Speechify

Inspiration

The inspiration behind this project comes from a close friend of mine who cannot hear or speak. I've seen firsthand how challenging it can be for them to communicate with others, especially in situations where sign language isn't understood. Their struggles inspired me to create a tool that could help bridge this communication gap and make their life easier. I wanted to use technology to empower them and others like them, ensuring they can interact with the world more confidently and inclusively.

What it does

This app is designed to empower individuals who cannot hear or speak by providing tools that enable seamless communication and accessibility. It offers three main features:

Chat: Facilitates real-time conversations between the user and others. The user can type a message, which the app converts to speech for the other person. In return, spoken responses are transcribed into text, allowing the user to understand and participate in conversations effortlessly. And the best part is you dont have to use English. You can use any language which will be auto translated into English by Gemini API.

Video Assistance: Many videos online lack subtitles, making them inaccessible to individuals with hearing impairments. This feature allows users to input a video link, and the app provides a descriptive summary of the content. This ensures they can engage with videos effectively, breaking barriers in consuming media content.

Real-Time Transcription: This tool transcribes conversations or audio in real time, ideal for watching movies, attending meetings, or engaging in any scenario where understanding spoken words is crucial. Additionally, the user can summarize lengthy transcripts into concise key points with just one click, saving time and effort.

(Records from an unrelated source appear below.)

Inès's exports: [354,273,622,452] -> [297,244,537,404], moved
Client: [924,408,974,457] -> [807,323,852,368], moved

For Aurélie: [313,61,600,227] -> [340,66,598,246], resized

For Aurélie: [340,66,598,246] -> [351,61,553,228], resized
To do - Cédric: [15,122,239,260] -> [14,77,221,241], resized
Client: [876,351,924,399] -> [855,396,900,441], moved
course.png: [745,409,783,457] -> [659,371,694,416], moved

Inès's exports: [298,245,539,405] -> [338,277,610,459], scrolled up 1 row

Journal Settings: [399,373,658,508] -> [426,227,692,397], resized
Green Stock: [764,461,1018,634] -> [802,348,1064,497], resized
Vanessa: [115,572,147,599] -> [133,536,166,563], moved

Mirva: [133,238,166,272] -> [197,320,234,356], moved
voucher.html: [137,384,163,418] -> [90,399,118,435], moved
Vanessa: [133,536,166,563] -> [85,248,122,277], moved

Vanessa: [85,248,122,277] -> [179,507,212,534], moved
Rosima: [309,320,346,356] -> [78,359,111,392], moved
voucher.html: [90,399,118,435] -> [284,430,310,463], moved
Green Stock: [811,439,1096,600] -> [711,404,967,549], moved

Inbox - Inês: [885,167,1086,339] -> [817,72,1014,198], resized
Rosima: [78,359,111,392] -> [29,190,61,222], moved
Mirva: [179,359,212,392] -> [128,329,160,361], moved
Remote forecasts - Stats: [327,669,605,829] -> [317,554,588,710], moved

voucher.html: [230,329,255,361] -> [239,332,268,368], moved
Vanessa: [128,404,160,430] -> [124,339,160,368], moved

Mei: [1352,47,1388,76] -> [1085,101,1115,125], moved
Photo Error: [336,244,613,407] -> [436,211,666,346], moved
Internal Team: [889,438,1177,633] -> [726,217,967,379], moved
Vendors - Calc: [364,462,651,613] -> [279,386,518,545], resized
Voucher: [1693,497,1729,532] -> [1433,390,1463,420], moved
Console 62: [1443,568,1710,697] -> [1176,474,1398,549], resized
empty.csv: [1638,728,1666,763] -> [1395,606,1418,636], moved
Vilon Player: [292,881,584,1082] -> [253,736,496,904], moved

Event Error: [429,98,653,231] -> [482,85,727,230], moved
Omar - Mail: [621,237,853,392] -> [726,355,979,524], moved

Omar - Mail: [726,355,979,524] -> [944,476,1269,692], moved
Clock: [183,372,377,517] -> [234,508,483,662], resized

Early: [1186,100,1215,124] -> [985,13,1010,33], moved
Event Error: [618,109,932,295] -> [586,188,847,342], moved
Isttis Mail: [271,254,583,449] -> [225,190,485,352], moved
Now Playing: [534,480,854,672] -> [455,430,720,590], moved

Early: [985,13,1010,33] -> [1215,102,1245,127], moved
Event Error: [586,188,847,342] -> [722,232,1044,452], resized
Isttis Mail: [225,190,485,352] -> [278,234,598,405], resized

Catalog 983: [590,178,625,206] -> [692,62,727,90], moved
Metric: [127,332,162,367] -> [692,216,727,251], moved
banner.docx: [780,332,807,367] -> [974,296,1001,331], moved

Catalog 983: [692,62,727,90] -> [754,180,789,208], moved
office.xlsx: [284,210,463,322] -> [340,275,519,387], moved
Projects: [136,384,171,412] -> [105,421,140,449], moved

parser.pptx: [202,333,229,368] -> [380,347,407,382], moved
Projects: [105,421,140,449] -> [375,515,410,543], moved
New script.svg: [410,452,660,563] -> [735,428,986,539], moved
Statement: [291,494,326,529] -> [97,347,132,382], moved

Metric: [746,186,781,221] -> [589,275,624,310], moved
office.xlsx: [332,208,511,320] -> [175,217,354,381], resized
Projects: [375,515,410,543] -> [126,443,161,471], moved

With these features, the app strives to create an inclusive environment, enhancing the everyday experiences of those with hearing and speech disabilities.

How we built it

We used Gemini Api to summarize, translate any text and go through a link to describe a video. Android's Text-To-Speech Api was used to turn any speech into text.

Challenges we ran into

The gemini model is a powerful LLM model but setting the prompt for it was really challenging for us. As we were getting irrelevant replies from it. So we had to experiment a bit.